La corrupción de la América corporativa se soportó en niveles muy diferenciados. El primer nivel es el de las propias empresas: mintieron por codicia; la burbuja bursátil de los años noventa las acostumbró a tantos beneficios que cambió las costumbres empresariales y llevó las tendencias, que se habían ido forjando durante años, al paroxismo. El segundo nivel es el de los ejecutivos, que aprovecharon la coyuntura para enriquecerse con mucha rapidez, olvidando cualquier pacto de lealtad con la empresa a la que pertenecieron y con el resto de los trabajadores de la misma.
Lo peor de estos casos, con ser lamentables, no fue haber sacado del balance (es decir, del control de sus accionistas) una parte de sus cuentas; lo peor es la comparación: los ejecutivos utilizaban información confidencial para enriquecerse o protegerse, mientras el resto de los empleados veía tambalearse sus fondos de pensiones y sus puestos de trabajo. El tercer nivel de desconfianza es el de los controladores externos: las empresas auditoras que debían haber descubiertos las irregularidades y los fraudes, y denunciarlos. No lo hicieron. Como consecuencia de esta falta de credibilidad, Andersen desapareció como sociedad.

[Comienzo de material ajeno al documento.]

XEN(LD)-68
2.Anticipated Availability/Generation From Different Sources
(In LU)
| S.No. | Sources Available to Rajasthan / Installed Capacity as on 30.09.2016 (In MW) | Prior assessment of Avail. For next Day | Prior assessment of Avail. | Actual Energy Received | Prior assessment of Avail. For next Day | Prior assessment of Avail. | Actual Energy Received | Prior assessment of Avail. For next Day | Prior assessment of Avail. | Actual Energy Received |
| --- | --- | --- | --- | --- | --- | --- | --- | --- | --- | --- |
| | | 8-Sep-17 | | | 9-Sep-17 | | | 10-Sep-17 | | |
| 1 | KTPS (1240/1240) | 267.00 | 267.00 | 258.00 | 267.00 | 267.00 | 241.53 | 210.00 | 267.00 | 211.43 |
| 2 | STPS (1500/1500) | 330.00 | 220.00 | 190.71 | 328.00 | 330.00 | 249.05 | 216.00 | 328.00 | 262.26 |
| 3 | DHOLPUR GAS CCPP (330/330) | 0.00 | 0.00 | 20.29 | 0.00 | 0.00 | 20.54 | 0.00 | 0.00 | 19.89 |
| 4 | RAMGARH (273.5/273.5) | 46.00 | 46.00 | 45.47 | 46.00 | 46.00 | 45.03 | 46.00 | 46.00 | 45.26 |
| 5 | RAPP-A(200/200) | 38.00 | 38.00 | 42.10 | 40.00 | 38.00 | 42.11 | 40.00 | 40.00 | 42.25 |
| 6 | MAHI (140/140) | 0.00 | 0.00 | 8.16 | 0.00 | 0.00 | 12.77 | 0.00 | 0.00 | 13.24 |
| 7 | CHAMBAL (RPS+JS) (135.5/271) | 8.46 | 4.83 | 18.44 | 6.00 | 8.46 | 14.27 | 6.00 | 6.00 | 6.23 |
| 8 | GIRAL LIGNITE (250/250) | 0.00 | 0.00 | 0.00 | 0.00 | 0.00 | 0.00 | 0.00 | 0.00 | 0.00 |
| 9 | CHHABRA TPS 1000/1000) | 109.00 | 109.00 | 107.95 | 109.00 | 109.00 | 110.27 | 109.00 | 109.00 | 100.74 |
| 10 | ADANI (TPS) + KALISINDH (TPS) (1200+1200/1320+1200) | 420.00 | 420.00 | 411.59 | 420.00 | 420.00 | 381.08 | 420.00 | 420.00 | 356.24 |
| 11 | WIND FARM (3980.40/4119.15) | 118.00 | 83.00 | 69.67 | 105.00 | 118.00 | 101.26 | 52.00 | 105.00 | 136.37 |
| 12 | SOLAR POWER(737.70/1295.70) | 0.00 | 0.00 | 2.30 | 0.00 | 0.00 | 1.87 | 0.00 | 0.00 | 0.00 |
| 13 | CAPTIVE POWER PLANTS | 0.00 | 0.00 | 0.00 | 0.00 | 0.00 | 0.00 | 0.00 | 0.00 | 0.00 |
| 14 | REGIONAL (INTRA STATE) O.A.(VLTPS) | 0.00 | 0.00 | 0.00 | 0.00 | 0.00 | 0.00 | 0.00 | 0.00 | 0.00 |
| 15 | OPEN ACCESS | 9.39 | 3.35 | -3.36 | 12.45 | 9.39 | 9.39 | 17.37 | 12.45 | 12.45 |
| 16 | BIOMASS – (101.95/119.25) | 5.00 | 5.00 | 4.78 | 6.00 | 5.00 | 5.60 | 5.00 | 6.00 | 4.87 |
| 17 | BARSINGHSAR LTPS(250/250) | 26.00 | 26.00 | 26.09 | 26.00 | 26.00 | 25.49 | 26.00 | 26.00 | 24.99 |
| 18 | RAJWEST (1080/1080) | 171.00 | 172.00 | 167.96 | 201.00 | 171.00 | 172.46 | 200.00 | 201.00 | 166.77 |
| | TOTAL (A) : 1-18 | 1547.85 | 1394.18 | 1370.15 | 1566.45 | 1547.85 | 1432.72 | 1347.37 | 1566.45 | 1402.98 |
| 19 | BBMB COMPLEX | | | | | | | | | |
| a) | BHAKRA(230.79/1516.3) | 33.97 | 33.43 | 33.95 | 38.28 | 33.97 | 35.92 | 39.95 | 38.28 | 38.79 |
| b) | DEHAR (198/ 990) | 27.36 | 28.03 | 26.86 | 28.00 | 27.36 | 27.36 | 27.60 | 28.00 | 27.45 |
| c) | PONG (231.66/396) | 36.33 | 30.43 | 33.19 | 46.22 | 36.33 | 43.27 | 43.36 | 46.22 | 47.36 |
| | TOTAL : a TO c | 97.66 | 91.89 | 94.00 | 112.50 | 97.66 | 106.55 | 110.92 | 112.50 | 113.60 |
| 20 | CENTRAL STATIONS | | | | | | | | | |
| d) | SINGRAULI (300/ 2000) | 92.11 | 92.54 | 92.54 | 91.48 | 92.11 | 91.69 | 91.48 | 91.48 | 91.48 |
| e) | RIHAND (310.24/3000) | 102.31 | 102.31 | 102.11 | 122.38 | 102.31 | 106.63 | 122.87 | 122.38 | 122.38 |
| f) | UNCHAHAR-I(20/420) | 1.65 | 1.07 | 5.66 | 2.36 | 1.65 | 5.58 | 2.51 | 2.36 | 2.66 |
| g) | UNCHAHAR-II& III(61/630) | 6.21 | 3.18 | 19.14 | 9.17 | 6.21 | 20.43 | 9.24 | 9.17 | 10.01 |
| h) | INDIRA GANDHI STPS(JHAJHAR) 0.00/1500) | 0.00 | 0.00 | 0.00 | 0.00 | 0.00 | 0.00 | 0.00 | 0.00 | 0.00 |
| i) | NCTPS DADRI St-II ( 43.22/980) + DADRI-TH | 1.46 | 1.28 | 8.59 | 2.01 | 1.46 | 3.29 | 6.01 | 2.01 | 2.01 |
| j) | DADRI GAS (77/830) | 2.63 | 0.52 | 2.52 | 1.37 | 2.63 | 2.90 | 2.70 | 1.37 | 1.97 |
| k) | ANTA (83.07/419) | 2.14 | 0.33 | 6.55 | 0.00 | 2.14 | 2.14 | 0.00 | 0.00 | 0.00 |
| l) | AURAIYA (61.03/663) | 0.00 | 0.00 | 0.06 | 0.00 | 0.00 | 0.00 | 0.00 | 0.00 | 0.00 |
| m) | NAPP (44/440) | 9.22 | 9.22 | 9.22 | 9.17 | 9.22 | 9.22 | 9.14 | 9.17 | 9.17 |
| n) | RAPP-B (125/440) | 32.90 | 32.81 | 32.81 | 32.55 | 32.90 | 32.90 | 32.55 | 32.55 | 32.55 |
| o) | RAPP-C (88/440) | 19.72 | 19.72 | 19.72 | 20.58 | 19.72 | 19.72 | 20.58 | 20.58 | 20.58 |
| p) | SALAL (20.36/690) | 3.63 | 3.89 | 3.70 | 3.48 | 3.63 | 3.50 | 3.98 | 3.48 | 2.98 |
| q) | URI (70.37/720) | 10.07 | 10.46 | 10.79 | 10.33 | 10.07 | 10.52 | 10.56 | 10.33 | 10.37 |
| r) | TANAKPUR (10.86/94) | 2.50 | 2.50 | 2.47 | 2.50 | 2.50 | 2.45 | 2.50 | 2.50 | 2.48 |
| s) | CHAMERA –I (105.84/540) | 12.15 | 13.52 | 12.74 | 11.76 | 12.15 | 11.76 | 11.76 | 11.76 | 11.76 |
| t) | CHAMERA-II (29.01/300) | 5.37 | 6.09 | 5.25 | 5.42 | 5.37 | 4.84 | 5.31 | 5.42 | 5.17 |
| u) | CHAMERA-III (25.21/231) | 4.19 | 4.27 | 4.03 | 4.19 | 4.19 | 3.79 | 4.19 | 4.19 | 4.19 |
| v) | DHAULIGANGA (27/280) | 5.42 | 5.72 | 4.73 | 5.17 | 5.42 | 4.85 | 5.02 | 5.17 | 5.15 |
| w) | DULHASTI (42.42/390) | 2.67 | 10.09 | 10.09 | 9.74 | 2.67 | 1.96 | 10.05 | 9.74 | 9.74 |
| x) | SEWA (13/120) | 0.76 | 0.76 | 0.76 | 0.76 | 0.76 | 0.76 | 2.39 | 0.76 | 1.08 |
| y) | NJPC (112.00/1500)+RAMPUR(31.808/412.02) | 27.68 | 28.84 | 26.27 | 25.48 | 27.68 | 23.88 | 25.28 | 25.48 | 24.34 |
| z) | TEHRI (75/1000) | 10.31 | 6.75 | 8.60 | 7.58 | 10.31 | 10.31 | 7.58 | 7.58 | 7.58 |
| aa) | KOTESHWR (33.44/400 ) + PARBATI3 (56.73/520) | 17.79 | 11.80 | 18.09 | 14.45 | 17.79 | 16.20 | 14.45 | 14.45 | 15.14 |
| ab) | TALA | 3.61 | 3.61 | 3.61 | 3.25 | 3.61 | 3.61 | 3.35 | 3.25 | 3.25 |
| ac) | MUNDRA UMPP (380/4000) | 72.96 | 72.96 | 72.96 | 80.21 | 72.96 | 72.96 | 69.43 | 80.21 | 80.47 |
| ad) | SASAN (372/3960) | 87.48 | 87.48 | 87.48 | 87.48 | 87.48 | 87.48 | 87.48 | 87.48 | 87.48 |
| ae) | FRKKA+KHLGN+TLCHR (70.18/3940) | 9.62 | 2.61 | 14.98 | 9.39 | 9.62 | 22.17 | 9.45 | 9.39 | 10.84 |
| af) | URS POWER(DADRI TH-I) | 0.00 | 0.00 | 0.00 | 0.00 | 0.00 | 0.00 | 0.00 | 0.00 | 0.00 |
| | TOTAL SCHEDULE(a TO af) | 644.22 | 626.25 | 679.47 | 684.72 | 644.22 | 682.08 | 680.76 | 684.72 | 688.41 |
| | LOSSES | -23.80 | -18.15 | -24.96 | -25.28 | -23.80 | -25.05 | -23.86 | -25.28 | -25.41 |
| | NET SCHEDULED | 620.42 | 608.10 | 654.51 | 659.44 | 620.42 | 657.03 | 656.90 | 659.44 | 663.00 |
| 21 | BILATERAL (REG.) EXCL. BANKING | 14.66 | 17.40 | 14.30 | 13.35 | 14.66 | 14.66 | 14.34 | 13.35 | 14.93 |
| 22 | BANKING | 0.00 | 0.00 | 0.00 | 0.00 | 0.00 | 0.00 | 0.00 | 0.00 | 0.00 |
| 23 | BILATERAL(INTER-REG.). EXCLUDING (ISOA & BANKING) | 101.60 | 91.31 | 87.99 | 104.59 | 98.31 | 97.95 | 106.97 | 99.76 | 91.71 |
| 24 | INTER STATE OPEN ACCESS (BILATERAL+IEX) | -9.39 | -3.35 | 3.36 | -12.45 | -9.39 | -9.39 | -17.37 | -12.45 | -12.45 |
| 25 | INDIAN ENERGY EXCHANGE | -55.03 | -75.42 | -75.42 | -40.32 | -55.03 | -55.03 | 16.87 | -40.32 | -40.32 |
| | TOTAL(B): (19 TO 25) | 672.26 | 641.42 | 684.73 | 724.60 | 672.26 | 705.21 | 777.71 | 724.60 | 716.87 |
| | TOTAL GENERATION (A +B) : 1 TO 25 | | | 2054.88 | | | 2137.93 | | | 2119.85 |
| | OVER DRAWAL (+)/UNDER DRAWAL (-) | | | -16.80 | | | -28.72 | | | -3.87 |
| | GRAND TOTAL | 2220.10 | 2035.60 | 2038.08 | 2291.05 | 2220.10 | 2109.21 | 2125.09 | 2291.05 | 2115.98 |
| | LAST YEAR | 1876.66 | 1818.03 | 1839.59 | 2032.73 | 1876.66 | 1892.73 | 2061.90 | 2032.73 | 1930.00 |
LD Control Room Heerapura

Los escándalos empresariales se disolvieron, primero  en las páginas interiores de los periódicos y luego simplemente desaparecieron. Ahora reaparecen: acaba de condenarse a 15 años de prisión a John Rigas, fundador del operador de cable Adelphia. Pero para los meses de julio y agosto se anuncian las sentencias que esperan a los ex responsables de WorlCom, Tyco y otras grandes empresas que formaron parte de aquella pesadilla. En enero se abrirá el macrojuicio sobre el caso Enron, el más paradigmático de todos. De sus resultados dependerá que sea cierto aquello de que en el capitalismo hay corrupción, pero que quien la hace, la paga. Ello dará credibilidad, o no, al sistema.